[WHAT THE TASK ASKS]
Below are the entries; give again exactly the lines from the one mentioning "5. März 2024" through the one mentioning "Johannes Beus", inclusive.

-*-

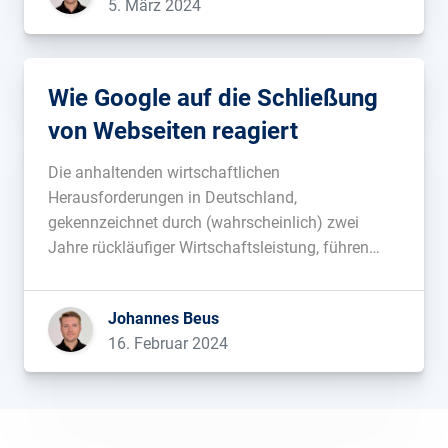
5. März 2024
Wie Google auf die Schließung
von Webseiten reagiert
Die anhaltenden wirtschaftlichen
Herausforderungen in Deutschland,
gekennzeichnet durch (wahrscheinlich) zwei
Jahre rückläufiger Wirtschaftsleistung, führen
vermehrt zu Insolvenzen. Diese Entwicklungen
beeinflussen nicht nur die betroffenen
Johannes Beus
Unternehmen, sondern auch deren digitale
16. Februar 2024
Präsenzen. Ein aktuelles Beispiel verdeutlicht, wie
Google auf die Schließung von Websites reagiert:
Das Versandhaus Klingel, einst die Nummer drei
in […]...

-*-

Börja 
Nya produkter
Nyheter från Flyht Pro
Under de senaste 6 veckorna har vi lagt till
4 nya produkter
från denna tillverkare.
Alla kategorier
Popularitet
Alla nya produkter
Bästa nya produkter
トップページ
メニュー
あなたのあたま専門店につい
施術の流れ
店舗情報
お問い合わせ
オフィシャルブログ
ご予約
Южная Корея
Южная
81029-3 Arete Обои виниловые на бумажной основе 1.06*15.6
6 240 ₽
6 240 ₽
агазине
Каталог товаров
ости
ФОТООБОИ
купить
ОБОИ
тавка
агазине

-*-

[OUTPUT BELOW]
5. März 2024
Wie Google auf die Schließung
von Webseiten reagiert
Die anhaltenden wirtschaftlichen
Herausforderungen in Deutschland,
gekennzeichnet durch (wahrscheinlich) zwei
Jahre rückläufiger Wirtschaftsleistung, führen
vermehrt zu Insolvenzen. Diese Entwicklungen
beeinflussen nicht nur die betroffenen
Johannes Beus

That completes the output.